Considered in Committee

[Mr. Geoffrey Lofthouse

in the Chair ]

Clause 1 ordered to stand part of the Bill.

Clause 2

Increasing non-domestic rates

8 pm

Mr. Nigel Jones (Cheltenham) : I beg to move amendment No. 1, in page 1, line 21, leave out X is 100', and insert X is 95'.

The First Deputy Chairman of Ways and Means : With this it will be convenient to consider amendment No. 2, in page 1, line 27, leave out 100', and insert 95'.

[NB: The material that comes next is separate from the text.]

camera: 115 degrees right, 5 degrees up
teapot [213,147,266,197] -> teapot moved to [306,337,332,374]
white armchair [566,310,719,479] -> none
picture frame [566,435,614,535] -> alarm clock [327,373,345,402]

Mr. Jones : I move this amendment because the recession is continuing for most businesses and I want to push the Government a little further in helping businesses to survive the recession. I welcome the main thrust of the Bill. The amendment would increase help for people on transitional relief. The Government's calculations will lead to a real- terms increase of zero this year. I want to bring about a small cut in businesses' rates this year because increases in uniform business rate bills have recently been very large for many businesses, and have tipped many small businesses over the edge into bankruptcy. A small decrease in their bills this year could help some companies to survive.

Administration of the UBR has been chaotic in terms of the valuation process, appeals and administration of the transitional relief scheme, which has led to great anxiety and frustration among many businesses, particularly small businesses, at a very stressful time. With this amendment, I ask the Government to help those businesses to survive the recession.

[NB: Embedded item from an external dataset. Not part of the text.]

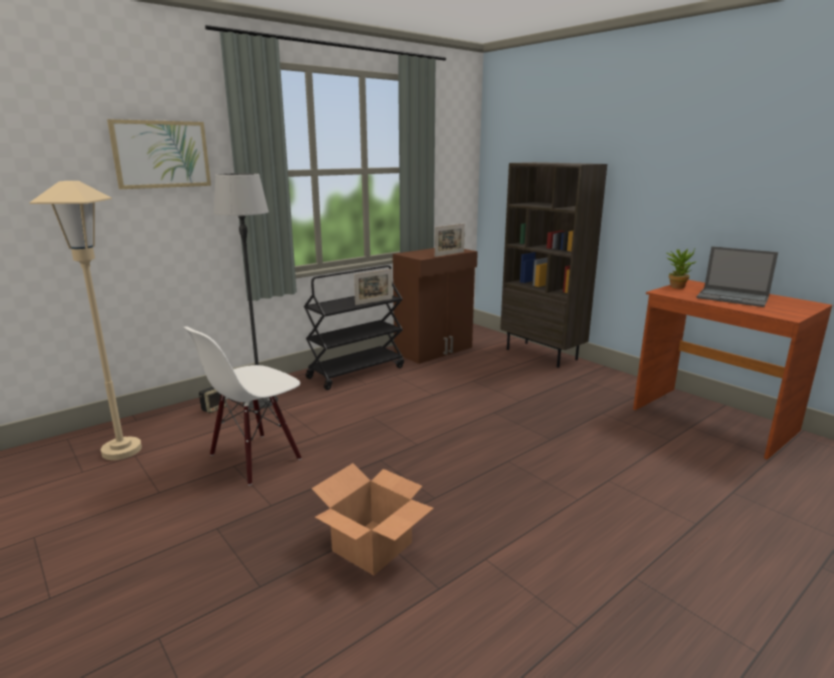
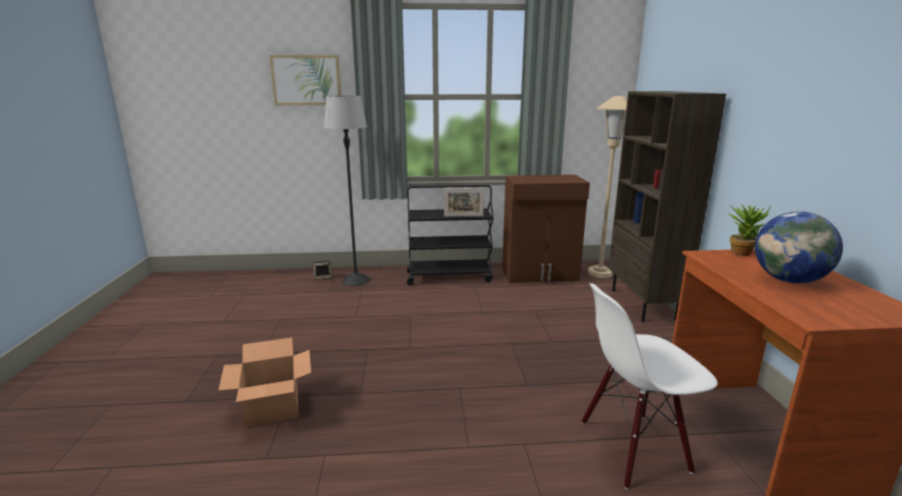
camera: 35 degrees right, 0 degrees up
beige floor lamp [30,181,142,460] -> beige floor lamp moved to [588,96,627,278]
white chair [184,326,302,485] -> white chair moved to [581,283,718,489]
picture frame [435,224,465,257] -> none
laptop [696,246,778,307] -> globe [755,211,843,283]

If the Government are ever to provide extra help in the business rate arena, now is the time to do it, when many people think that we are still in recession. Although the Government have said before, during and after the election that they believe that we are coming out of recession, there is much evidence to show that the recession is continuing for most businesses and that a cut in the business rate would help. That evidence is that unemployment is still rising at an underlying trend of more than 30,000 a month, and that bankruptcies, mostly of unincorporated businesses, continue to rise. In the first three months of this year, there were 8,604 bankruptcies--an increase of 67 per cent. on the first quarter of last year.

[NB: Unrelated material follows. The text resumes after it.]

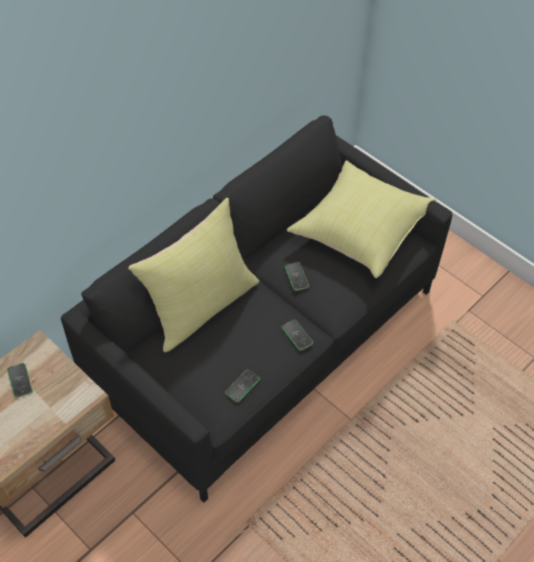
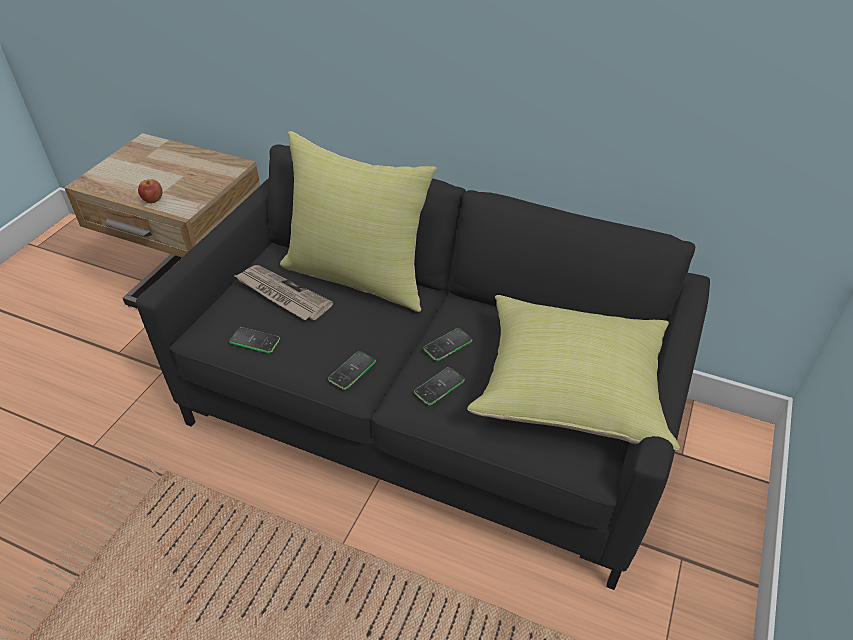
camera: 70 degrees right, 10 degrees down
phone [7,363,33,398] -> phone moved to [414,367,465,405]
none -> apple [138,179,163,203]
none -> newspaper [233,265,333,320]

Smaller businesses are going bust as fast as ever, and the Government's talk of recovery must mean absolutely nothing to such firms. The Government can send a message to small firms considering going into liquidation to keep going because help is on its way. Liquidations of larger companies are also increasing, although not quite so fast. In the first three months of this year, there were 5, 835 such liquidations--an increase of 17 per cent. on the first quarter of last year.

There is evidence that the recession is still with us. I press the Minister to ask the Treasury for more money to help small businesses through this difficult period.